Middle Chinese *z- usually becomes Mandarin x- before palatals and s- elsewhere, but Middle Chinese 囚 *zu 'prisoner' became Mandarin qiu rather than *xiu. q- implies Middle Chinese *dz-. *dz-variants of *z-words also underlie Mandarin 詞辭 ci (instead of *xi).

Was the affrication of *z- a trait of a single Middle Chinese dialect?

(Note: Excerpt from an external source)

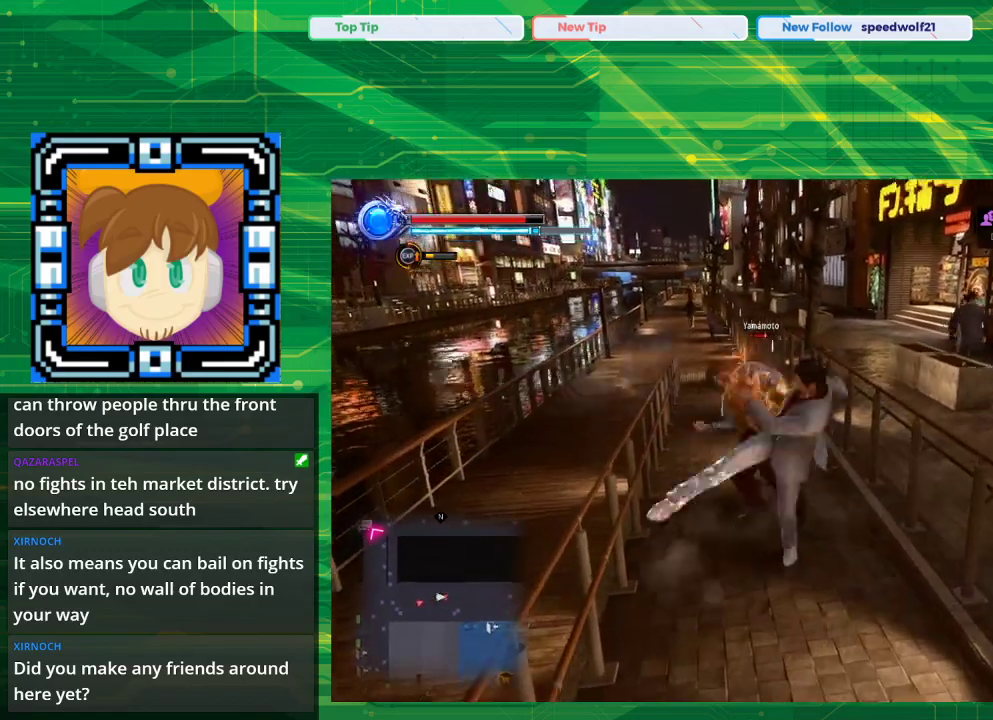
{"buttons": ["TRIANGLE"], "left_stick": "up", "right_stick": "center", "events": [[83, "TRIANGLE", "up"], [133, "TRIANGLE", "down"], [183, "TRIANGLE", "up"], [267, "TRIANGLE", "down"], [433, "TRIANGLE", "up"], [500, "TRIANGLE", "down"]]}
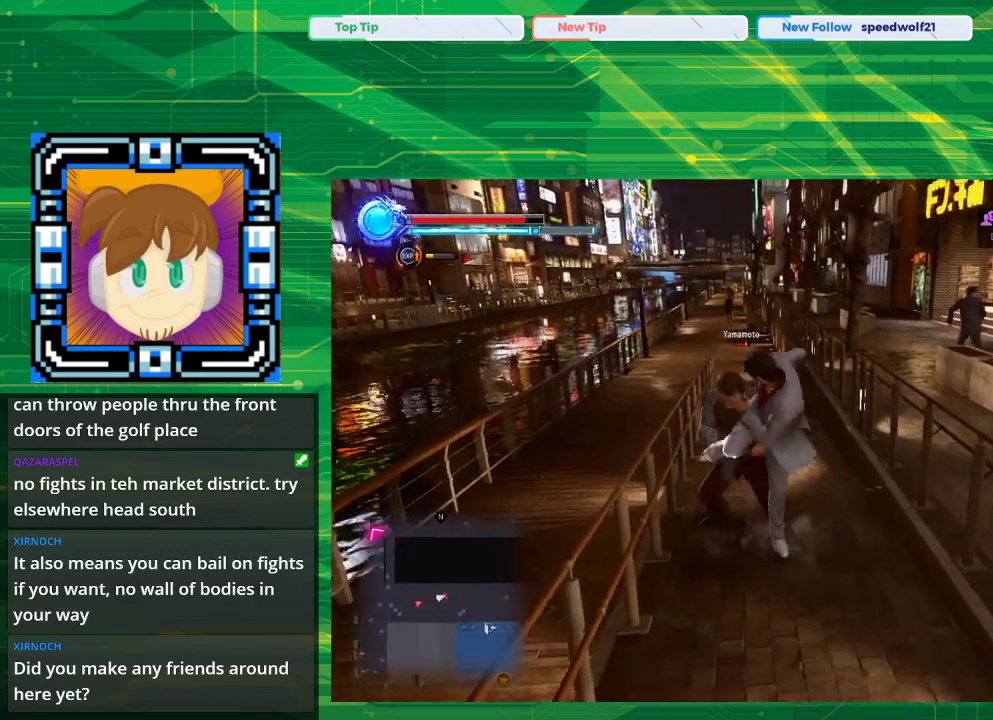
{"buttons": [], "left_stick": "center", "right_stick": "center", "events": [[100, "TRIANGLE", "up"], [200, "TRIANGLE", "down"], [350, "TRIANGLE", "up"], [350, "left_stick", "center"]]}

I don't think so, since the trait is not unique to one region and there is variation within branches (Mandarin, Wu, Min).

*dz- for 囚

[tɕʰ]: Beijing, Jinan, Hankou, Yangzhou, Nanchang

but Xi'an and Chengdu have [ɕ] < *z-

[tɕ]: Changsha

[tsʰ]: Cantonese, Chaozhou, Fuzhou

[dʑ]: Wenzhou, Shuangfeng

*z- for 囚

[ɕ]: Xi'an and Chengdu

[s]: Meixian, Xiamen

[z]: Suzhou (8.26.3:52: [z] could be from *dz-, since Suzhou has [z] but not [dz])

The patterns of distribution for initials descended from *dz- and *z- are similar for 詞辭 with the following exceptions:

Chengdu and Meixian have [tsʰ] < *dz-

Chaozhou and Fuzhou have [s] < *z-

Wenzhou has [z] < *z-

*z- and *dz- are phonetically similar, so it is likely that they were independently confused by speakers of more than one dialect.